This weekend we said goodbye to Olivia de Havilland, one of the last the remaining stars from the Golden Age of Hollywood. We take a look back at some of her career highlights, including her Oscar-winning performance in The Heiress, and sibling rivalry.
“I would prefer to live forever in perfect health, but if I must at some time leave this life, I would like to do so ensconced on a chaise longue, perfumed, wearing a velvet robe and pearl earrings, with a flute of champagne beside me and having just discovered the answer to the last problem in a British cryptic crossword." – Olivia de Havilland
Olivia first came to prominence alongside Errol Flynn in Captain Blood and then in The Adventures of Robin Hood. In the legendary tale, she played the role of Maid Marian. The film garnered great critical acclaim and firmly placed her on the map as a rising star in the world of Hollywood.
Later in her life Olivia reflected: “Playing good girls in the 30s was difficult, when the fad was to play bad girls. Actually I think playing bad girls is a bore; I have always had more luck with good girl roles because they require more from an actress.”

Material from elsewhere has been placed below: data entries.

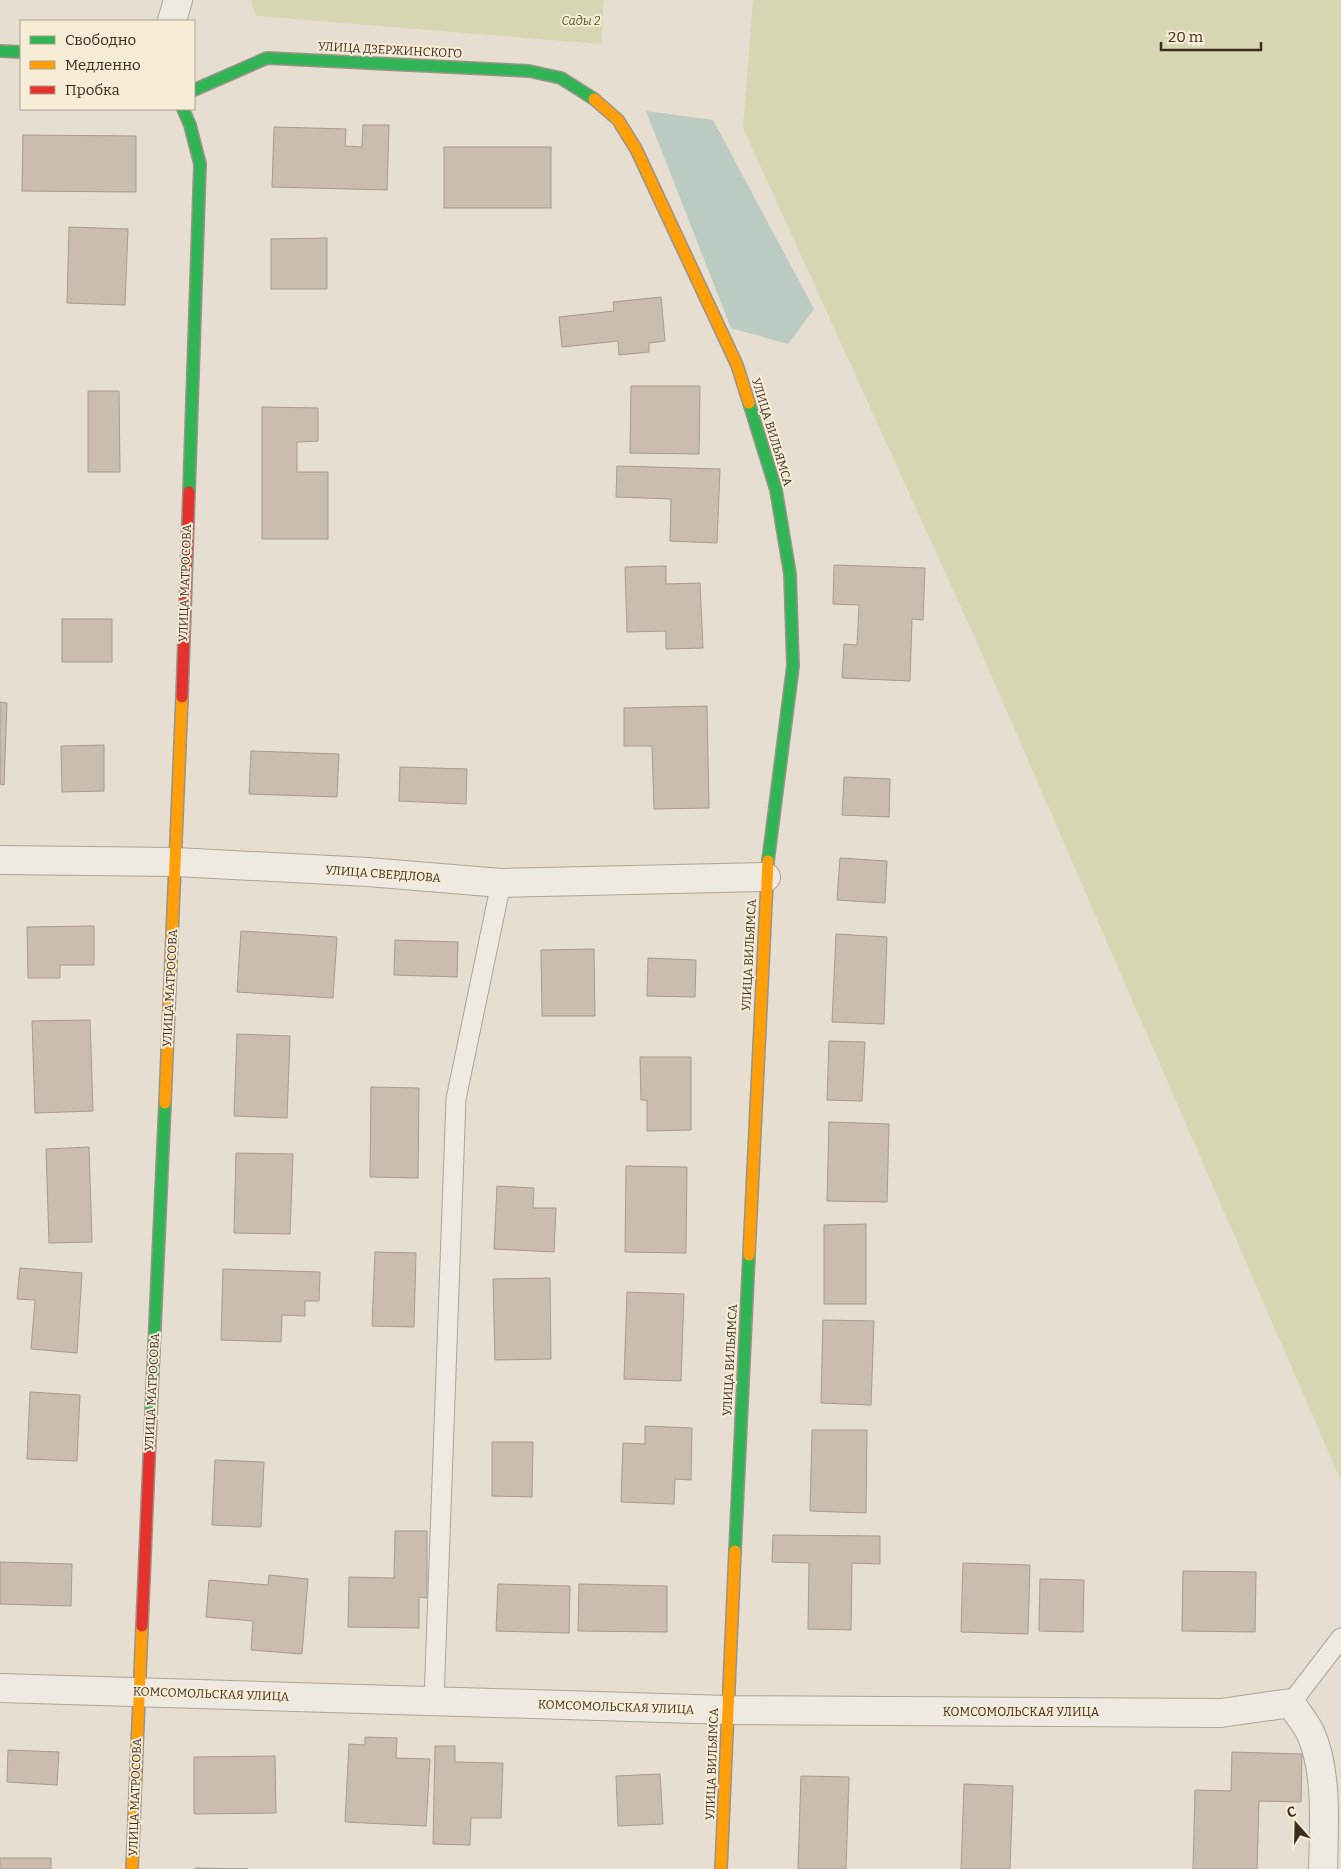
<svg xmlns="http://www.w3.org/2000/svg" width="1341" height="1869" font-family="Bitter,serif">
	<rect width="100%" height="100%" fill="#e6ded0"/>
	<g fill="#d7d6b2">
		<polygon points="251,0 604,0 601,44 256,16"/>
		<polygon points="753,0 1341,0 1341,1481 975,638 743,128"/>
	</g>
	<polygon fill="#bbcbc1" points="646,111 713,120 814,309 788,344 731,328"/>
	<g fill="#cabdb0" stroke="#a79a8f">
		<polygon points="363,125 389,125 387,190 272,187 274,127 346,129 345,146 362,147"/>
		<polygon points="23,135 136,136 136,192 22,191"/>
		<rect x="444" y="147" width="107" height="61"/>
		<polygon points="69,227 128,229 125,305 67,303"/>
		<polygon points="327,238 327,289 271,289 271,239"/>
		<polygon points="661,297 665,341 649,343 649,352 619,355 618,341 562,347 559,317 614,311 613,302"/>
		<polygon points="631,386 700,386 699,454 630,453"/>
		<polygon points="88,391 119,391 120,472 88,472"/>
		<polygon points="262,407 318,408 318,441 297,442 297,472 328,472 328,539 262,539"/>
		<polygon points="617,466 720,469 717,543 670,541 671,499 616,497"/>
		<polygon points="834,565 925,568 923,620 912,619 910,681 842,678 844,644 857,645 859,605 833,604"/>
		<polygon points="666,566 666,584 700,583 703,648 666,649 666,631 627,632 625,567"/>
		<rect x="62" y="619" width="50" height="43"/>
		<polygon points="0,702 7,703 4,785 0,784"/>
		<polygon points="707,706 709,808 654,809 652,746 624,746 624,708"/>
		<polygon points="104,745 104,791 62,792 61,746"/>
		<polygon points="251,751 339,754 337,797 249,794"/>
		<polygon points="400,767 467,769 466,804 399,801"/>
		<polygon points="844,777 890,779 889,817 842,815"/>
		<polygon points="840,858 887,861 885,903 837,900"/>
		<polygon points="94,926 94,965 60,965 60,978 28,978 27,927"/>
		<polygon points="241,931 337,937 333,998 237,992"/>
		<polygon points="836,934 887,937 884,1024 832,1022"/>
		<polygon points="395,940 458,942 457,977 394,975"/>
		<polygon points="594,949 595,1016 542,1016 541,950"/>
		<polygon points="648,958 696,960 695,997 647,996"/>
		<polygon points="90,1020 93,1111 35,1113 32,1021"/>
		<polygon points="237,1034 290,1036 287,1118 234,1116"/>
		<polygon points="829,1041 865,1042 862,1101 827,1100"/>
		<polygon points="640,1057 691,1057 691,1130 647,1131 647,1100 641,1100"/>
		<polygon points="371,1087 419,1088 418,1178 370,1177"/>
		<polygon points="829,1122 889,1124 887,1202 827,1201"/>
		<polygon points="89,1147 92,1242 49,1243 46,1149"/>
		<polygon points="236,1153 293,1154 290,1234 234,1233"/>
		<polygon points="626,1166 687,1167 686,1253 625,1252"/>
		<polygon points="497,1186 534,1188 533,1208 556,1208 554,1252 494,1249"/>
		<polygon points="866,1224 866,1304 824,1304 824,1225"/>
		<polygon points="375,1252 416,1253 414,1327 372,1326"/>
		<polygon points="20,1268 82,1273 77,1353 31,1349 35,1300 17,1299"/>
		<polygon points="223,1269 320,1272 319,1301 305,1301 305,1316 282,1315 281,1342 221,1340"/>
		<polygon points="550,1278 551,1359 495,1360 493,1279"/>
		<polygon points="627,1292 684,1294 681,1381 624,1379"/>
		<polygon points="823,1320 874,1321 871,1405 821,1403"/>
		<polygon points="30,1392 80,1395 77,1461 27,1459"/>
		<polygon points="645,1426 692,1428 691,1480 675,1479 674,1504 621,1502 623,1443 645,1444"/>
		<polygon points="812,1430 867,1430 866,1513 810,1511"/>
		<polygon points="492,1442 533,1442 532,1497 492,1496"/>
		<polygon points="215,1460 264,1462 261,1527 212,1525"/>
		<polygon points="395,1531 427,1531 427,1598 419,1597 419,1628 348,1627 349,1577 394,1578"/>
		<polygon points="773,1535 880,1536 880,1564 852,1563 851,1630 808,1629 809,1563 772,1562"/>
		<polygon points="0,1562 72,1564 71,1606 0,1604"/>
		<polygon points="963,1563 1030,1565 1028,1634 961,1632"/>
		<polygon points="1183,1571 1256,1572 1255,1632 1182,1631"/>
		<polygon points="269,1575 308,1579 302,1654 251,1650 253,1621 206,1617 209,1580 268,1585"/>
		<polygon points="1040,1579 1084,1580 1083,1632 1039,1631"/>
		<polygon points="498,1584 570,1586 569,1633 496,1631"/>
		<polygon points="579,1584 667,1586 667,1632 578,1631"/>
		<polygon points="365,1737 397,1738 396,1758 430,1759 426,1826 345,1822 349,1744 365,1745"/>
		<polygon points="435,1746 455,1746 455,1762 503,1763 501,1818 471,1818 470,1845 433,1844"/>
		<polygon points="8,1750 59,1752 57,1785 7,1782"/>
		<polygon points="1232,1752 1302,1754 1301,1802 1259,1801 1257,1869 1193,1869 1195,1790 1231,1791"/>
		<polygon points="275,1756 276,1813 194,1814 194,1757"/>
		<polygon points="660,1774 663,1824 618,1826 616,1776"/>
		<polygon points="801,1776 849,1777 846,1869 798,1869"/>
		<polygon points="964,1784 1013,1786 1010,1869 961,1869"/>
		<rect x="0" y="1858" width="51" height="11"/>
		<polygon points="195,1868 248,1869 195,1869"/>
	</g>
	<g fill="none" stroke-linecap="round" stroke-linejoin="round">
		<defs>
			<g id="lane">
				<polyline points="434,1700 456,1099 501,883"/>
				<polyline points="1291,1703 1341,1638"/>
			</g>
			<g id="street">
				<polyline points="172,21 178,0"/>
				<polyline points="0,860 176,862 368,872 501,883 766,877"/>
				<path d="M0 1688 728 1710 1221 1713 1291 1703C1297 1713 1305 1722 1310 1732 1328 1770 1324 1828 1323 1869"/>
			</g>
			<g id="fast">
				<polyline points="0,51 21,52"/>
				<polyline points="194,90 267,58 529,71 561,78 594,99"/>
				<polyline points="183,109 190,125 200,164 189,492"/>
				<polyline points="749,403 776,490 790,574 793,666 768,861"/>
				<polyline points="151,1414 165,1103"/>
				<polyline points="735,1551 749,1255"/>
			</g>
			<g id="slow">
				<polyline points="594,99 618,120 636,149 737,365 749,403"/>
				<polyline points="165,1103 182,697"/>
				<polyline points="749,1255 768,861"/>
				<polyline points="132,1869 142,1626"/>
				<polyline points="721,1869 735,1551"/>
			</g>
			<g id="jam">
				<polyline points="182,697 189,492"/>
				<polyline points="142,1626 151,1414"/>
			</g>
		</defs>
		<use href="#lane" stroke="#aca498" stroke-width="21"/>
		<use href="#street" stroke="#aca498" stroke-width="30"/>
		<use href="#fast" stroke="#9b9388" stroke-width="14"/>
		<use href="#slow" stroke="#9b9388" stroke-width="14"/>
		<use href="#jam" stroke="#9b9388" stroke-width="14"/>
		<use href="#lane" stroke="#eeeae1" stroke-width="19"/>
		<use href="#street" stroke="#eeeae1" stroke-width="28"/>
		<use href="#fast" stroke="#30b455" stroke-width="11"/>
		<use href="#slow" stroke="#ff9f0a" stroke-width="11"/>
		<use href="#jam" stroke="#e5322d" stroke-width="11"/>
	</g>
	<g text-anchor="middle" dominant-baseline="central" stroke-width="4" stroke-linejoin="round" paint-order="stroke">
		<g font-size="12" font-style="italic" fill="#4d5925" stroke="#f7edd6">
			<text x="581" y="21">Сады 2</text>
		</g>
		<g font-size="12" fill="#3c2c1f" stroke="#f7edd6">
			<text transform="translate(390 50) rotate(3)">УЛИЦА ДЗЕРЖИНСКОГО</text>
			<text transform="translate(772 432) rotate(73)">УЛИЦА ВИЛЬЯМСА</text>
			<text transform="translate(185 583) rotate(-88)">УЛИЦА МАТРОСОВА</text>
			<text transform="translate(383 874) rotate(4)">УЛИЦА СВЕРДЛОВА</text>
			<text transform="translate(749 955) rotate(-87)">УЛИЦА ВИЛЬЯМСА</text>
			<text transform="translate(170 988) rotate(-87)">УЛИЦА МАТРОСОВА</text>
			<text transform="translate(730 1360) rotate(-87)">УЛИЦА ВИЛЬЯМСА</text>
			<text transform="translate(152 1392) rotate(-87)">УЛИЦА МАТРОСОВА</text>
			<text transform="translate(211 1694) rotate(2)">КОМСОМОЛЬСКАЯ УЛИЦА</text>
			<text transform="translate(616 1707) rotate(2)">КОМСОМОЛЬСКАЯ УЛИЦА</text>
			<text x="1021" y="1712">КОМСОМОЛЬСКАЯ УЛИЦА</text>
			<text transform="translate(712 1764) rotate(-88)">УЛИЦА ВИЛЬЯМСА</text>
			<text transform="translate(135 1797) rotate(-88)">УЛИЦА МАТРОСОВА</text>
		</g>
	</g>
	<rect x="20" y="20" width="175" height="90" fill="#f7edd6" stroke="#aca08d"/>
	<rect x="30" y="36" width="25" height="8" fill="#30b455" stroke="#aca08d"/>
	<text x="65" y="45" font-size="15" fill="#3c2c1f">Свободно</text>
	<rect x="30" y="61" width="25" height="8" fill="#ff9f0a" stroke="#aca08d"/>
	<text x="65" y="70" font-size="15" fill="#3c2c1f">Медленно</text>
	<rect x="30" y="86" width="25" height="8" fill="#e5322d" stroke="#aca08d"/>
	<text x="65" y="95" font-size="15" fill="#3c2c1f">Пробка</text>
	<g transform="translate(1296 1824) rotate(340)" stroke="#f7edd6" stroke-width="4" paint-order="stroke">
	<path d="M0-4L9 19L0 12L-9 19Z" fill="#3c2c1f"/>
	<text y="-8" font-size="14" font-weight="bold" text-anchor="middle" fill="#3c2c1f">С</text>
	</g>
	<path d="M1161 42v8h100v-8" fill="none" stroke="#3c2c1f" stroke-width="2.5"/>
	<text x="1168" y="42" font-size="15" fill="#3c2c1f" stroke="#f7edd6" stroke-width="4" paint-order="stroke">20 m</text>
</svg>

Olivia may be most well-known for her performance alongside Vivian Leigh, Clark Gable, Leslie Howard and Hattie McDaniel in Gone With The Wind. The film was a romantic adaptation of Margaret Mitchell's novel and is set against the backdrop of the American Civil War. In 1940 it set records for the number of Oscar wins and nominations it received.
Recently the film has come under scrutiny for the way that some of the racial tensions were depicted. Whilst the film was of it's time, prejudices, inaccuracies and stereotypes have been highlighted that clearly have no place in modern society. As a result of this, the DVD is currently unavailable until the end of September when a new edition, providing historical context, will be released.
(Hattie McDaniel, Olivia de Havilland & Vivian Leigh)
The pinnacle of a career? Olivia de Havilland's performance in The Heiress still receives critical acclaim to this day. It earned her the coveted Best Actress Oscar in 1949 and cemented what would become her legacy: a true Hollywood great.
"de Havilland's portrayal ... is spine-chilling" – Channel Four
"This powerful and compelling drama ... owes its triumph to the deft hand of director William Wyler and a remarkable lead performance by Olivia de Havilland" – TV Guide
Jane Eyre – (Joan Fontaine)
De Havilland and her sister Joan Fontaine are the only siblings to have won Academy Awards in a lead acting category. Joan won her Oscar for her performance in Alfred Hitchcock's Suspicion. Olivia and Joan enjoyed a tumultuous relationship throughout their years. Things were often exacerbated by family relationships and also a sibling rivalry where comparisons were often drawn. The pair's mum famously told Fontaine that Warner Bros. was "Olivia's studio" after she was offered a contract, and that she could not use the family name.
In 1943 Fontaine starred in a leading role alongside the great Orson Welles in an adaptation of the Charlotte Bronte classic, Jane Eyre. It's fair to say that the pair may not have enjoyed much on-screen chemistry as Fontaine later reflected in her autobiography that "everything about him is oversize, including his ego".